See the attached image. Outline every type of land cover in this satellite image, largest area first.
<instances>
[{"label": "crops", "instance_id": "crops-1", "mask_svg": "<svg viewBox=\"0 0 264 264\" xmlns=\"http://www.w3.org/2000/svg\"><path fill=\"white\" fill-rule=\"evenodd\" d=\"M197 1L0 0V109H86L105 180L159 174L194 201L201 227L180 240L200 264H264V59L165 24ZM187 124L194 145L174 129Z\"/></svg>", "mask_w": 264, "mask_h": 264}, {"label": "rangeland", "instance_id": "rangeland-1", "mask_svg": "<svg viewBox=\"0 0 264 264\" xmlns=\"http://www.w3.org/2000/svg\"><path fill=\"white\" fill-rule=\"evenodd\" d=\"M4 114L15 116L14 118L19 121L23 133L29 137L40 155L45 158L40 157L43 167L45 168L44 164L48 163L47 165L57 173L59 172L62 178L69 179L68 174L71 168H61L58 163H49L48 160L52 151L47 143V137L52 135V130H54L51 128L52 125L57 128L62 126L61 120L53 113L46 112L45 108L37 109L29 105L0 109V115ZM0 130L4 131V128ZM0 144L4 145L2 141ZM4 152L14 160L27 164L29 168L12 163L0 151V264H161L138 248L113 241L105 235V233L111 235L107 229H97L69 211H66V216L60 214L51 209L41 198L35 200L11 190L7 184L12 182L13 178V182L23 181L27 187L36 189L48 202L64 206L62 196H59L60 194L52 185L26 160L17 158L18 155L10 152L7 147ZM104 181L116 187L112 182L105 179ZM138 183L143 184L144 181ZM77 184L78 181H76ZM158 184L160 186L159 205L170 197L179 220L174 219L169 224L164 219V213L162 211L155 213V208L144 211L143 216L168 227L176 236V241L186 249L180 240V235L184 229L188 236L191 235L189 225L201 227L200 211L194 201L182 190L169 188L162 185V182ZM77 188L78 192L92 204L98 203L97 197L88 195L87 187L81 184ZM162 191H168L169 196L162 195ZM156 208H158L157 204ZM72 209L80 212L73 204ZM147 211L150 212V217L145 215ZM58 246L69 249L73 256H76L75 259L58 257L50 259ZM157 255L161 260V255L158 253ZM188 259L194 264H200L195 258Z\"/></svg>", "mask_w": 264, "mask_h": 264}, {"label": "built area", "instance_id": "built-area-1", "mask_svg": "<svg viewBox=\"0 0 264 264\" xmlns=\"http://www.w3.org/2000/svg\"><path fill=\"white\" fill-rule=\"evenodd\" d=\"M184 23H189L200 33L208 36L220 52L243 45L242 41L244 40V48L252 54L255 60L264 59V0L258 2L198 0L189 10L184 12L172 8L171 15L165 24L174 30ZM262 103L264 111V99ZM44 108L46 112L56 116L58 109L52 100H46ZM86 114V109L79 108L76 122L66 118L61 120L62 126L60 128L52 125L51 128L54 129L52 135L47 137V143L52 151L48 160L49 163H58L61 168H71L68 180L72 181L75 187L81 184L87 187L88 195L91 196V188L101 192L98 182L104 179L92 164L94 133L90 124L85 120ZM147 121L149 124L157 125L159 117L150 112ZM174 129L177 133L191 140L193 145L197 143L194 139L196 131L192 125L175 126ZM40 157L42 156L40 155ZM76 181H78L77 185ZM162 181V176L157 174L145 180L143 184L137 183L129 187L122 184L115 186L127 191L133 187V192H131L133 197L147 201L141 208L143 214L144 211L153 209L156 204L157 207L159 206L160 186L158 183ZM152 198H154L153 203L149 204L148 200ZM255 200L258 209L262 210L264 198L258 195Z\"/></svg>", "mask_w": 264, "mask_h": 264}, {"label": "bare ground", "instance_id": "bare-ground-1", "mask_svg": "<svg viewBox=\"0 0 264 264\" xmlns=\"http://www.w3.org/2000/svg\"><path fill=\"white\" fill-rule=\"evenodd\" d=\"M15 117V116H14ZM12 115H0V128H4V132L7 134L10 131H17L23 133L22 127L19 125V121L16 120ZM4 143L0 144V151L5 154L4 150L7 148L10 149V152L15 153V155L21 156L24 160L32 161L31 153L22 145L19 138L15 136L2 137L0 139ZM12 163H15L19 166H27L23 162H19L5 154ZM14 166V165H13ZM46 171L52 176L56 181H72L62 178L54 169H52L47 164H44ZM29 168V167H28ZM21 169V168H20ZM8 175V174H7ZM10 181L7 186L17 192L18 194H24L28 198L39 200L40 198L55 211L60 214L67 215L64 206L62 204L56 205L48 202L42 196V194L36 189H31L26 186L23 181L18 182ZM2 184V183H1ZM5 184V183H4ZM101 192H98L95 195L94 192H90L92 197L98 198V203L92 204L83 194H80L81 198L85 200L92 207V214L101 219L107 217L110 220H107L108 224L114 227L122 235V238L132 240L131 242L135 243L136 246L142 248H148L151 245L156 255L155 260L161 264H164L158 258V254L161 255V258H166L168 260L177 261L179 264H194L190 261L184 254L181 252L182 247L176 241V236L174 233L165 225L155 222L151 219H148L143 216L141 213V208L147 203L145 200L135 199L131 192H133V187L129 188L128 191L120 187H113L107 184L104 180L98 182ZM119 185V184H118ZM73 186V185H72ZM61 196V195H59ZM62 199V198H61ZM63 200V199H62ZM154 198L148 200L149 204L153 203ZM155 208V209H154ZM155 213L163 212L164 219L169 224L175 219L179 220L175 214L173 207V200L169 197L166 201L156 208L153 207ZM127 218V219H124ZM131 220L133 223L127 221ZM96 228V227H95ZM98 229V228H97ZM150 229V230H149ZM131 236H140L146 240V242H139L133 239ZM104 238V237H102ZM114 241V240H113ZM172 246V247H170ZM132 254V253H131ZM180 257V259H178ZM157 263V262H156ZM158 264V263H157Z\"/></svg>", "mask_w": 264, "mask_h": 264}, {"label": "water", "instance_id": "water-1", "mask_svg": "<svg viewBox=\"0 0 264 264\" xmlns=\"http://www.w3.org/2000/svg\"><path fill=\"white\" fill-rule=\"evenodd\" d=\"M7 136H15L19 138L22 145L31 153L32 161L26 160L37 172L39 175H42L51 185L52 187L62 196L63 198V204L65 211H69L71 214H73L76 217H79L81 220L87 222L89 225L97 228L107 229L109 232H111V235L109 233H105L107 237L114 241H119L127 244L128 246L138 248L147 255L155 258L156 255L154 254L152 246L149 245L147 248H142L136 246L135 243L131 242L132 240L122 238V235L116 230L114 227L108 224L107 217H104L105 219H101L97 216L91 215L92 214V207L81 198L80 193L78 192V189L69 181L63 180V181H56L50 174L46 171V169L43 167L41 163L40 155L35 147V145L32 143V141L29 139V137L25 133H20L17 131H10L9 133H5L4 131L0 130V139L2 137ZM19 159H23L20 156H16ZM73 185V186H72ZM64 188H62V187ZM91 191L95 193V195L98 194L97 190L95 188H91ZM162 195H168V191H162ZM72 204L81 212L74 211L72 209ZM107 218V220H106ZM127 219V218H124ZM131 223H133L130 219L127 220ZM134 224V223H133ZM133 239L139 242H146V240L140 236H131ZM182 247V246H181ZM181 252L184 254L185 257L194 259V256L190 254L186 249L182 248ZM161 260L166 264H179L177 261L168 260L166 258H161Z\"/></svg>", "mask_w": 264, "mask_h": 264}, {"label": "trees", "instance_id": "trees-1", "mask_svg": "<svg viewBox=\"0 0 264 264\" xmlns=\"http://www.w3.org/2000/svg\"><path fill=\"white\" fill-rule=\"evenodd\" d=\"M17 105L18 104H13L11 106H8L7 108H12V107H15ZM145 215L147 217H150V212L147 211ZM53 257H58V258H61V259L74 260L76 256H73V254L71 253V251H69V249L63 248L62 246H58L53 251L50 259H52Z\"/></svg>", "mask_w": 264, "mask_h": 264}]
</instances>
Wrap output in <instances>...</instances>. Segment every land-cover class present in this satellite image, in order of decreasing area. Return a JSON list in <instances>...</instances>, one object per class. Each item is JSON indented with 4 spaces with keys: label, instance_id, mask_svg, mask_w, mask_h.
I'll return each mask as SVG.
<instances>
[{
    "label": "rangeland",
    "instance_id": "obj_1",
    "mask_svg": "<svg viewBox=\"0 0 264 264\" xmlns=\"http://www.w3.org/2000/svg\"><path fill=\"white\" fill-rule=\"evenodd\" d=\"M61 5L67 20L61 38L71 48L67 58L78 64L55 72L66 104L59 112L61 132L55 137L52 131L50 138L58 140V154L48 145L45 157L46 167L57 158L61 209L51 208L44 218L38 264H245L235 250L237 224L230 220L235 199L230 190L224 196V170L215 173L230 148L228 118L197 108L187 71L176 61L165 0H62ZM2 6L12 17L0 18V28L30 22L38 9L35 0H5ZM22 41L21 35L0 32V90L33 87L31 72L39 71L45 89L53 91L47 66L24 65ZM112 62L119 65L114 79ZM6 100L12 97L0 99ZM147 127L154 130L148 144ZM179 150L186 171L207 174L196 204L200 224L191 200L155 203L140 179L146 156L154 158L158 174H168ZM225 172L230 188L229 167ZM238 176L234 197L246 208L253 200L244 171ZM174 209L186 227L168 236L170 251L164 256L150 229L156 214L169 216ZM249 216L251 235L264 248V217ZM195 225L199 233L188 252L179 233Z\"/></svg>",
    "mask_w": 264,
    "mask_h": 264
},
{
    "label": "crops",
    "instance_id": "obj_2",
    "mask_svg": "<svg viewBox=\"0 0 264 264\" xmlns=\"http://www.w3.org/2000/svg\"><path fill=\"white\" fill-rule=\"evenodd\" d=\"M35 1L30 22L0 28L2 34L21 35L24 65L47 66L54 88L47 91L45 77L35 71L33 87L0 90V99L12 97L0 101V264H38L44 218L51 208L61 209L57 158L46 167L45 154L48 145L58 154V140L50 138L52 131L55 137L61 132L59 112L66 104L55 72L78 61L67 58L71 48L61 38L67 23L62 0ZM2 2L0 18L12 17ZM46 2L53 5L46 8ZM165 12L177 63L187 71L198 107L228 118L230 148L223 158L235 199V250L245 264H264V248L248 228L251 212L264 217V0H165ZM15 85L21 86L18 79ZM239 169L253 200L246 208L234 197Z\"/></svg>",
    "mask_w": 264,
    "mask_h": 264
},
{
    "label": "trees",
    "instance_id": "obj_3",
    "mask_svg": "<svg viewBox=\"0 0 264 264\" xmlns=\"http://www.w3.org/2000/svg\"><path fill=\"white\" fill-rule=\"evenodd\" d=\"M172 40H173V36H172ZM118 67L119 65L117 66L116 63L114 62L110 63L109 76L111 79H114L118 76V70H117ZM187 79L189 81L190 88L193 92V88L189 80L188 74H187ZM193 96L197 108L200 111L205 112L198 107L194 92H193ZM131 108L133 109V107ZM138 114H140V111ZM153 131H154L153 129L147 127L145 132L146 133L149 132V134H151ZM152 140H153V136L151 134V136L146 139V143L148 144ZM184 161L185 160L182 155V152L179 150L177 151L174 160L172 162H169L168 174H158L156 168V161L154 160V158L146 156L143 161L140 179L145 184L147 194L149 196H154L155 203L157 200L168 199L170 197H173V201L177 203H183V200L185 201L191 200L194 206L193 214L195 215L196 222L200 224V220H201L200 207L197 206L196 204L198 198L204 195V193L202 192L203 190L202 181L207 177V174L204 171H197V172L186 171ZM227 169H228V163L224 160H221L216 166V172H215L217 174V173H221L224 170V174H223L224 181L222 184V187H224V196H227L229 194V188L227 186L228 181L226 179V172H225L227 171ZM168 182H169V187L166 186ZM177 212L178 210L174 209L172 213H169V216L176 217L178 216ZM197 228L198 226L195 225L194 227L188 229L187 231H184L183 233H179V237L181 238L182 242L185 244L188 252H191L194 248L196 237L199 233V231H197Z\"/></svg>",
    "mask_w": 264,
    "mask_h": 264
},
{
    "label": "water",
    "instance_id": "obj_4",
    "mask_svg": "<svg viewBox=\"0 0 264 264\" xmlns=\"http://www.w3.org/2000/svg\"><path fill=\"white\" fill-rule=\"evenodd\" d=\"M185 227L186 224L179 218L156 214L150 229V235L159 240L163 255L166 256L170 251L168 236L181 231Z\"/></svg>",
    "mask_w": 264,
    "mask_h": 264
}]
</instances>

**What is being asked**.
Which lines above contain the string "this"? Pull out each one and copy it in full.

**Task output**.
See the attached image. Outline every type of land cover in this satellite image, largest area first.
Wrap output in <instances>...</instances>. Segment every land-cover class present in this satellite image, in order of decreasing area. Return a JSON list in <instances>...</instances>, one object per class. Each item is JSON indented with 4 spaces with keys: label, instance_id, mask_svg, mask_w, mask_h.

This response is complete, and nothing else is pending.